Using Personal Judgement in Nursing and Healthcare PDF Author: David Seedhouse
Publisher: SAGE
ISBN: 1529700639
Category : Medical
Languages : en
Pages : 333

Book Description
What is personal judgement? How can it help me interpret and follow official guidelines? How can I use it successfully in my daily practice? Rules and codes for healthcare professionals continue to proliferate yet are unable to offer practical advice in specific circumstances. To help balance official rules with the variable, unique human element, David Seedhouse and Vanessa Peutherer explain what personal judgement is and how it can be applied routinely and effectively in everyday decision-making in healthcare. Through the use of over 40 interactive scenarios drawn from real-life practice, the authors encourage you to use a range of techniques to boost your personal judgement, introducing different models and approaches to decision-making and exploring their strengths as well as their limitations.
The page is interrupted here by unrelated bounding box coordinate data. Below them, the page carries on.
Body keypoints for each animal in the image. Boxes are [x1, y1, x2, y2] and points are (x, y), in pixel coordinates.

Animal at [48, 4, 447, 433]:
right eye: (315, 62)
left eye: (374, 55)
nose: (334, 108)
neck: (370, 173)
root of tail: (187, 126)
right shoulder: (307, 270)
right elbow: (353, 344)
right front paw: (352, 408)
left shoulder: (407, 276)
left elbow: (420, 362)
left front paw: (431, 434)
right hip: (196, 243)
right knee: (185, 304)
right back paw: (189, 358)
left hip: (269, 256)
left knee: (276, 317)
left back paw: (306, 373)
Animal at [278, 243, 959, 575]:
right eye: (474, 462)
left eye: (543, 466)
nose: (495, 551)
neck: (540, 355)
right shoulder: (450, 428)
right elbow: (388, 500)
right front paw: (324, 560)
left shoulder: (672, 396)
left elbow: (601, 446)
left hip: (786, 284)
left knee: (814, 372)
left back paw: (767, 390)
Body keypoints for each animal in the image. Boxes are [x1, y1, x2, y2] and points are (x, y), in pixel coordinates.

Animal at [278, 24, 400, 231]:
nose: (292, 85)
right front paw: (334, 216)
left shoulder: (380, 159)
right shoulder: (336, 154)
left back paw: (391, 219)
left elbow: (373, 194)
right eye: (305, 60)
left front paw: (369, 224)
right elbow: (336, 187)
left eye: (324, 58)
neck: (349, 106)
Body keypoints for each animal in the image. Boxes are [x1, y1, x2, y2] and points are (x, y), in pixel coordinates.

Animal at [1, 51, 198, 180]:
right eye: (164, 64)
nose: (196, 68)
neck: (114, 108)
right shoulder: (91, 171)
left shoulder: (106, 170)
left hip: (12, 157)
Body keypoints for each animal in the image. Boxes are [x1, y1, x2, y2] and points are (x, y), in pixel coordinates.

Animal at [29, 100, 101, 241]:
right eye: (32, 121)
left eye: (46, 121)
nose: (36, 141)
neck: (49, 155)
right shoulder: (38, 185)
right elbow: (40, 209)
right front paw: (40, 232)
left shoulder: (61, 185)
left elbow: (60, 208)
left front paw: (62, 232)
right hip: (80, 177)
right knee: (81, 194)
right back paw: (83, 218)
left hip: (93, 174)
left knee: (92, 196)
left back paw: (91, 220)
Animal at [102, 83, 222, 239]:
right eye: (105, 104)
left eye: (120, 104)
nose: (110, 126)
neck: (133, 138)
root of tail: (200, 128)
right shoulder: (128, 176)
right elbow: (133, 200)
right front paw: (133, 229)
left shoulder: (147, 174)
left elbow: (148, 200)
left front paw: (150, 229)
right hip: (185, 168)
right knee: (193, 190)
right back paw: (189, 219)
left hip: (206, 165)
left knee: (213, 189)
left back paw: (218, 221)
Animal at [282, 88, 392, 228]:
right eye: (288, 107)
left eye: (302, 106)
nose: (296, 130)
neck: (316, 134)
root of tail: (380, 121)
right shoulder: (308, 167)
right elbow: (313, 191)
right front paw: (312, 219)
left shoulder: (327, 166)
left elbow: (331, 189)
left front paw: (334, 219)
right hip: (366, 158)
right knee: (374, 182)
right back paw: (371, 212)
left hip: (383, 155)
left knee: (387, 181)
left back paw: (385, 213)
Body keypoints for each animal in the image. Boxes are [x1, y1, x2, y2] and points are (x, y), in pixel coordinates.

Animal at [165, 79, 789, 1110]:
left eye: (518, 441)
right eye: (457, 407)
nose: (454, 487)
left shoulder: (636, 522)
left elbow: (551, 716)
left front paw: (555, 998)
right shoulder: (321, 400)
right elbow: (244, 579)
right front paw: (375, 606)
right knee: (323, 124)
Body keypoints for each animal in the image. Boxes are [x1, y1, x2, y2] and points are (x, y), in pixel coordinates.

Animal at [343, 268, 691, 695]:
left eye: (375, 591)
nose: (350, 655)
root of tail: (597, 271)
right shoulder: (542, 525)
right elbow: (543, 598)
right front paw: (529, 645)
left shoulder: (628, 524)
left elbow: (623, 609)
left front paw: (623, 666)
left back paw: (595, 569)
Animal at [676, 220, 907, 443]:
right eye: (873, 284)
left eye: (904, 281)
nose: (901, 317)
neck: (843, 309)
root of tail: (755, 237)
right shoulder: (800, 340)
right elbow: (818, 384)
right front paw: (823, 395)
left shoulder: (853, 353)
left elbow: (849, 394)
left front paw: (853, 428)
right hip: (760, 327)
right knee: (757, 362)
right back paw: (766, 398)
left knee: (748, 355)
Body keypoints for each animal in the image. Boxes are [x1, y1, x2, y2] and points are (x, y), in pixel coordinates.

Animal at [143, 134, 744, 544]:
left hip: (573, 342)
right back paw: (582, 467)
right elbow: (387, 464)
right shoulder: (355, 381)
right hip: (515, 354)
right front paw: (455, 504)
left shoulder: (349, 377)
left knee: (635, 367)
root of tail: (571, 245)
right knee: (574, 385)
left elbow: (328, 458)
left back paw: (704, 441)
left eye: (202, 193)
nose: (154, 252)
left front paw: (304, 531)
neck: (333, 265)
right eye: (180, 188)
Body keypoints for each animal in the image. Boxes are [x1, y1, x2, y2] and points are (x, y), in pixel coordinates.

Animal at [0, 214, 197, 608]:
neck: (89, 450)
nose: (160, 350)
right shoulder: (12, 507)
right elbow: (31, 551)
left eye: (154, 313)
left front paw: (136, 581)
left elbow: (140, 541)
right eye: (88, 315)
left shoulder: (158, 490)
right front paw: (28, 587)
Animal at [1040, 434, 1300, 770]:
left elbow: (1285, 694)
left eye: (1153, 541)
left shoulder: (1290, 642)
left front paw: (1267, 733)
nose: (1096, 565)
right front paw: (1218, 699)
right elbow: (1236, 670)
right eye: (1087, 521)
The authors then talk you through their own suggestions for solving commonplace but challenging healthcare problems.

The Lost Art of Dying

The Lost Art of Dying PDF Author: L.S. Dugdale
Publisher: HarperCollins
ISBN: 0062932659
Category : Self-Help
Languages : en
Pages : 272

Book Description
A Columbia University physician comes across a popular medieval text on dying well written after the horror of the Black Plague and discovers ancient wisdom for rethinking death and gaining insight today on how we can learn the lost art of dying well in this wise, clear-eyed book that is as compelling and soulful as Being Mortal, When Breath Becomes Air, and Smoke Gets in Your Eyes. As a specialist in both medical ethics and the treatment of older patients, Dr. L. S. Dugdale knows a great deal about the end of life. Far too many of us die poorly, she argues. Our culture has overly medicalized death: dying is often institutional and sterile, prolonged by unnecessary resuscitations and other intrusive interventions. We are not going gently into that good night—our reliance on modern medicine can actually prolong suffering and strip us of our dignity. Yet our lives do not have to end this way. Centuries ago, in the wake of the Black Plague, a text was published offering advice to help the living prepare for a good death. Written during the late Middle Ages, ars moriendi—The Art of Dying—made clear that to die well, one first had to live well and described what practices best help us prepare. When Dugdale discovered this Medieval book, it was a revelation. Inspired by its holistic approach to the final stage we must all one day face, she draws from this forgotten work, combining its wisdom with the knowledge she has gleaned from her long medical career. The Lost Art of Dying is a twenty-first century ars moriendi, filled with much-needed insight and thoughtful guidance that will change our perceptions. By recovering our sense of finitude, confronting our fears, accepting how our bodies age, developing meaningful rituals, and involving our communities in end-of-life care, we can discover what it means to both live and die well. And like the original ars moriendi, The Lost Art of Dying includes nine black-and-white drawings from artist Michael W. Dugger. Dr. Dugdale offers a hopeful perspective on death and dying as she shows us how to adapt the wisdom from the past to our lives today. The Lost Art of Dying is a vital, affecting book that reconsiders death, death culture, and how we can transform how we live each day, including our last.